HOUSTON – Houston’s office market is at its worst point in 20 years.
The supply of sublease space has soared as new buildings have been built with few or no tenants ready to move in.
The availability rate (the amount of sublease space and the empty office space directly available from landlords) hit 19.8 percent in the second quarter, CBRE reported. That’s the highest point since availability hit 20.3 percent in 1995.
There is no quick fix. An additional 4.2 million SF of office space is still under construction and CBRE reports another 1 million SF of office space will be dumped onto the sublease market in the third quarter.
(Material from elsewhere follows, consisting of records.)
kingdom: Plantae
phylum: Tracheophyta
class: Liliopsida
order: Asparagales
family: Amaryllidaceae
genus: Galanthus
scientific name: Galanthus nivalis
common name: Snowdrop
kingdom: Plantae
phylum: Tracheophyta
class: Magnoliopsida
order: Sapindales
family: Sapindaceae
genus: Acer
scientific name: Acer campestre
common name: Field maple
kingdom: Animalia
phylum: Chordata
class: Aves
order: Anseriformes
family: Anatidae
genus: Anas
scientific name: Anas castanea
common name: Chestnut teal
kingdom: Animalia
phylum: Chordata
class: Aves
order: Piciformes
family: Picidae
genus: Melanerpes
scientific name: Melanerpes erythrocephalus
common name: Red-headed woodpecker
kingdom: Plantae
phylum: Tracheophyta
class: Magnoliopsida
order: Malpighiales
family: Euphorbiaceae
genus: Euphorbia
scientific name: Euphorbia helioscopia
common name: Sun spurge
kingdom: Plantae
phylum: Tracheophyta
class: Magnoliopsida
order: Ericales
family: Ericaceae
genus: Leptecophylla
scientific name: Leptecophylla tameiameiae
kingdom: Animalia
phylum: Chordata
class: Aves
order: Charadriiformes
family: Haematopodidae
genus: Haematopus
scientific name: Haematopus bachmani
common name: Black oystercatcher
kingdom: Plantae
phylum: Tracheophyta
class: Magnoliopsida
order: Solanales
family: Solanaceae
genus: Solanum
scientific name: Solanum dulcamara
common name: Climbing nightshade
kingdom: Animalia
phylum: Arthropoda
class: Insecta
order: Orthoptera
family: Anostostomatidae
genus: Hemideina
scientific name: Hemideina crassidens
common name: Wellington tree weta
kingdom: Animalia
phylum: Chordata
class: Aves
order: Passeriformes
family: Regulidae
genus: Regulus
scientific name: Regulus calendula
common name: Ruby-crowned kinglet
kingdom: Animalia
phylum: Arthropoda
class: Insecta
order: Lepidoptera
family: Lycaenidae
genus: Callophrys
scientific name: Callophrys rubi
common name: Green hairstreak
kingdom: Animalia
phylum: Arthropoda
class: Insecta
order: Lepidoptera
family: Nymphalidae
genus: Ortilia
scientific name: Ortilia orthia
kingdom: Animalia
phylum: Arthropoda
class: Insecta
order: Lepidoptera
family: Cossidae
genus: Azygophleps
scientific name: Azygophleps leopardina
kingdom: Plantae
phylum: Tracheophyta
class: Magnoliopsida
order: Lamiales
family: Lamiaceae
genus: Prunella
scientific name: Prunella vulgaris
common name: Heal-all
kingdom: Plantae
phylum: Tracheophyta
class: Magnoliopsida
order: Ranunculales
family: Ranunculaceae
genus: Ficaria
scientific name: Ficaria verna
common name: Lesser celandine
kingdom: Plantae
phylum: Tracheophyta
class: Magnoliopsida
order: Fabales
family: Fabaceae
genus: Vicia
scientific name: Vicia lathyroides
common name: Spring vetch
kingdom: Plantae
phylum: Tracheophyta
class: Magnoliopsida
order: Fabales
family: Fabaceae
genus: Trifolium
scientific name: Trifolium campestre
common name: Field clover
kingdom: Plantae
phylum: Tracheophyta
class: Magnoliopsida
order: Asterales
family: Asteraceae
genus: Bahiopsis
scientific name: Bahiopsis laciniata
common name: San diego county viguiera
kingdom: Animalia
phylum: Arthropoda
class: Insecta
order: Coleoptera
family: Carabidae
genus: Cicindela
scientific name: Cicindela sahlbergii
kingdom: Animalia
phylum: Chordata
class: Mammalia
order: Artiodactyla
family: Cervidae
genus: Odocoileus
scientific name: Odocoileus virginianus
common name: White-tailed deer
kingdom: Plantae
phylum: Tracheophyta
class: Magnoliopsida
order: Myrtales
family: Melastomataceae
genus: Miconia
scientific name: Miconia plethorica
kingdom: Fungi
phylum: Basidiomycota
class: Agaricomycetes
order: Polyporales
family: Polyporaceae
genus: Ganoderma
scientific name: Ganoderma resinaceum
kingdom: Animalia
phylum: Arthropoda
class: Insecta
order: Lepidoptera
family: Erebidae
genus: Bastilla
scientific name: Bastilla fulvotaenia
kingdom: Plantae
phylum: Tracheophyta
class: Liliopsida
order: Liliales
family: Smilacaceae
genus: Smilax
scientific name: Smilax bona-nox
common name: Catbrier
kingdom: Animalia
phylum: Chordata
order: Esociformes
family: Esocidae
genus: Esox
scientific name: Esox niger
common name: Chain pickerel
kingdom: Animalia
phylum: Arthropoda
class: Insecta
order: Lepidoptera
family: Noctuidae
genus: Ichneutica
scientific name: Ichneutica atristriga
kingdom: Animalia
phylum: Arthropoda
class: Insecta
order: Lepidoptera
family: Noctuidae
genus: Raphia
“It’s going to take a while for this to burn off,” says Robert Kramp, director of research and analysis for CBRE. By that, he means multiple years – not months – to digest the oversupply. “It’s going to take longer than we anticipated.”
Houston developers built more than 26 million square feet of space over the last five years. There won’t be many – if any – new office buildings started in the next few years. But the damage has been done. The oil companies that needed more office space three or four years ago are in shrinkage mode due to the oil price crash.
The Energy Corridor, west Houston and Greenspoint are suffering the most pain, while some submarkets seem to be immune.
Citywide, the Houston office market had negative absorption of 67,000 SF in the second quarter, CBRE reported. It was the first time in 21 quarters that Houston had negative absorption, meaning more office space was emptied than filled.
The trends are in place. The office market is expected is to get worse in 2017. Even a surge in oil prices will be too little, too late. CBRE says the citywide availability rate could exceed 21 percent next year – and in fact, it already exceeds 21 percent in most of suburbia.
Ralph Bivins is editor of Realty News Report, a Texas-based publication.